Meet the Need (MTN), a crisis center in Missouri, opened in 2004 with $40 in assets. A thrift store and flea-market onsite pay for the organization’s hard costs, while volunteers and donations run the assistance center that connects clients with crisis resources.

“We have an amazing group of volunteers—about 50 people who show up every month, some of them coming 2-3 times per week,” said Kris Peoples, the organization’s founder and Executive Director.

In March 2017, IFF, a Midwest CDFI that specifically lends to nonprofits, closed a new loan to finance a café onsite of MTN’s facility. The café will target MTN clients, people visiting patients at nearby Excelsior Springs Hospital, and surrounding community members who have few healthy food options.

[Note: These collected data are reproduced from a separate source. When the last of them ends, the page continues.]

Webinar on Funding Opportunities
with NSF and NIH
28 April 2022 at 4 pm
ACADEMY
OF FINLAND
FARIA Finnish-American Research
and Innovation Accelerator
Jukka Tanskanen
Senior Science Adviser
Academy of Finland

But IFF was there, too, when an expansion like this couldn’t have been possible.

Since 2004, MTN rented its facility, and operated as it still does, with volunteers. After its strongest financial year to date in 2009, Meet the Need acquired its facility when IFF financed the purchase.

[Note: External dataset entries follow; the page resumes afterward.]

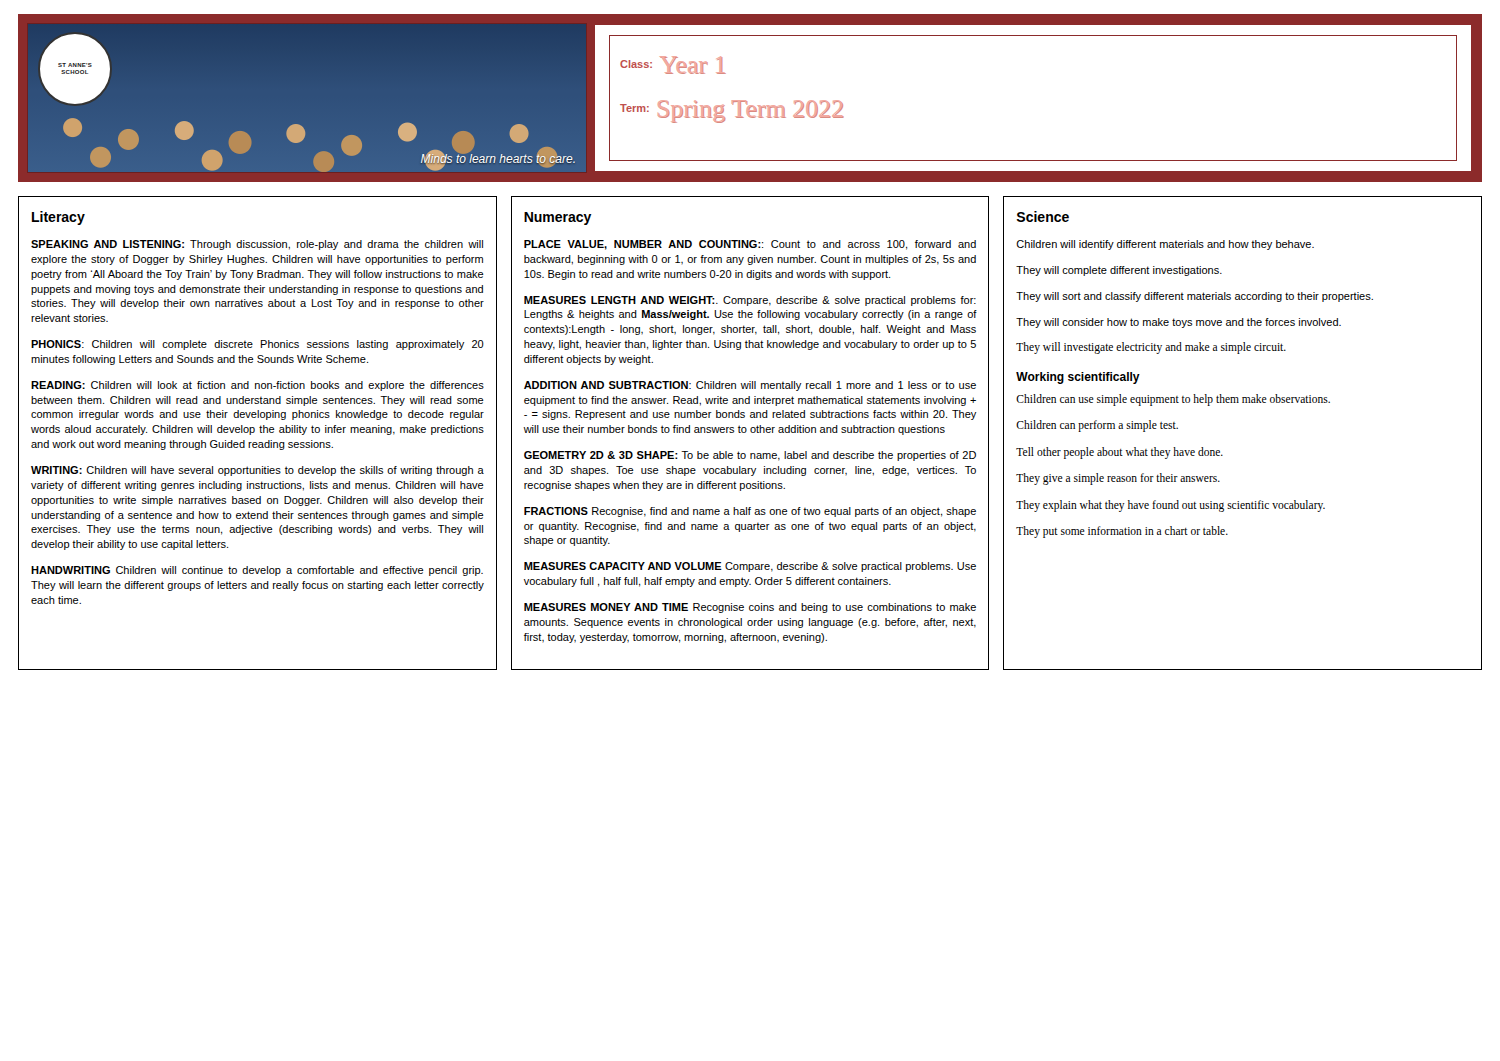ST ANNE'S
SCHOOL
Minds to learn hearts to care.
Class: Year 1
Term: Spring Term 2022
Literacy
SPEAKING AND LISTENING: Through discussion, role-play and drama the children will explore the story of Dogger by Shirley Hughes. Children will have opportunities to perform poetry from ‘All Aboard the Toy Train’ by Tony Bradman. They will follow instructions to make puppets and moving toys and demonstrate their understanding in response to questions and stories. They will develop their own narratives about a Lost Toy and in response to other relevant stories.
PHONICS: Children will complete discrete Phonics sessions lasting approximately 20 minutes following Letters and Sounds and the Sounds Write Scheme.
READING: Children will look at fiction and non-fiction books and explore the differences between them. Children will read and understand simple sentences. They will read some common irregular words and use their developing phonics knowledge to decode regular words aloud accurately. Children will develop the ability to infer meaning, make predictions and work out word meaning through Guided reading sessions.
WRITING: Children will have several opportunities to develop the skills of writing through a variety of different writing genres including instructions, lists and menus. Children will have opportunities to write simple narratives based on Dogger. Children will also develop their understanding of a sentence and how to extend their sentences through games and simple exercises. They use the terms noun, adjective (describing words) and verbs. They will develop their ability to use capital letters.
HANDWRITING Children will continue to develop a comfortable and effective pencil grip. They will learn the different groups of letters and really focus on starting each letter correctly each time.
Numeracy
PLACE VALUE, NUMBER AND COUNTING:: Count to and across 100, forward and backward, beginning with 0 or 1, or from any given number. Count in multiples of 2s, 5s and 10s. Begin to read and write numbers 0-20 in digits and words with support.
MEASURES LENGTH AND WEIGHT:. Compare, describe & solve practical problems for: Lengths & heights and Mass/weight. Use the following vocabulary correctly (in a range of contexts):Length - long, short, longer, shorter, tall, short, double, half. Weight and Mass heavy, light, heavier than, lighter than. Using that knowledge and vocabulary to order up to 5 different objects by weight.
ADDITION AND SUBTRACTION: Children will mentally recall 1 more and 1 less or to use equipment to find the answer. Read, write and interpret mathematical statements involving + - = signs. Represent and use number bonds and related subtractions facts within 20. They will use their number bonds to find answers to other addition and subtraction questions
GEOMETRY 2D & 3D SHAPE: To be able to name, label and describe the properties of 2D and 3D shapes. Toe use shape vocabulary including corner, line, edge, vertices. To recognise shapes when they are in different positions.
FRACTIONS Recognise, find and name a half as one of two equal parts of an object, shape or quantity. Recognise, find and name a quarter as one of two equal parts of an object, shape or quantity.
MEASURES CAPACITY AND VOLUME Compare, describe & solve practical problems. Use vocabulary full , half full, half empty and empty. Order 5 different containers.
MEASURES MONEY AND TIME Recognise coins and being to use combinations to make amounts. Sequence events in chronological order using language (e.g. before, after, next, first, today, yesterday, tomorrow, morning, afternoon, evening).
Science
Children will identify different materials and how they behave.
They will complete different investigations.
They will sort and classify different materials according to their properties.
They will consider how to make toys move and the forces involved.
They will investigate electricity and make a simple circuit.
Working scientifically
Children can use simple equipment to help them make observations.
Children can perform a simple test.
Tell other people about what they have done.
They give a simple reason for their answers.
They explain what they have found out using scientific vocabulary.
They put some information in a chart or table.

“Back then, the building was not in great shape, but it was all we could afford.” Peoples said. “There was this guy going around town buying cheap properties for cash, and we knew that if he got our property we wouldn’t be able to afford anything else. I called normal banks, and they all wanted 20 percent down, and there was just no way we could do that.”

The $309,000 loan closed in July 2009, but just three months later, tragedy struck. A fire destroyed all but 3,000 square feet of the building. More than 60 percent of MTN’s income came from the thrift shop and flea market, and that had just burnt to the ground.

True to the grassroots nature of MTN, local media coverage of the fire prompted donations and offers of in-kind construction services. But even after these contributions, and MTN obtained the maximum amount of insurance, the relatively low-value building just didn’t generate enough to pay for the necessary substantial repairs.

Kirby Burkholder, IFF Vice President and Executive Director for the Eastern Region, worked with Peoples on the 2009 acquisition loan and came back to work on a new construction loan to rebuild after the fire.

for MTN and Peoples, “IFF was big, yet seemed small enough to understand us individually. Kirby fought for me, and IFF played a huge, huge part in being willing to have such good terms that even somebody small like us could access financing.”

MTN paid off its original IFF loan with the insurance money and obtained a new $275,000 IFF loan for construction costs in April 2010. After a massive joint effort involving volunteers, churches, organizations, and businesses, MTN reopened its stores and Assistance Center later that year. They have been operating successfully, and paying back their loan on time since.

Today, with upgrades, the building is worth $1.2 million.

Now MTN is ready to take on the last remaining 15 percent of the building not utilized for operations with a new venture. MTN plans to transform the last 2,400 square feet into Opportunity Café and Coffee Shoppe. IFF closed a $61,000 loan in March 2017 with MTN to finance the business, which will generate revenue, while serving as a job-training opportunity for clients.

Like all of MTN’s operations, the new coffee shop is supported by many volunteer laborers and community partnerships. Several local contractors are pitching in to complete major efforts such as plumbing, flooring, and concrete. A donated barn will provide decorative lumber for the walls.

“Like everything else in life, you have your ideal of what’s going to happen and then you see what really happens,” said Peoples. “You have to be open to possibilities. Just by having this wonderful space that’s homey and awesome, it’s hard to tell what we can actually do with it.”

If the past is any indication, Peoples and the MTN volunteers will do great things with their new café.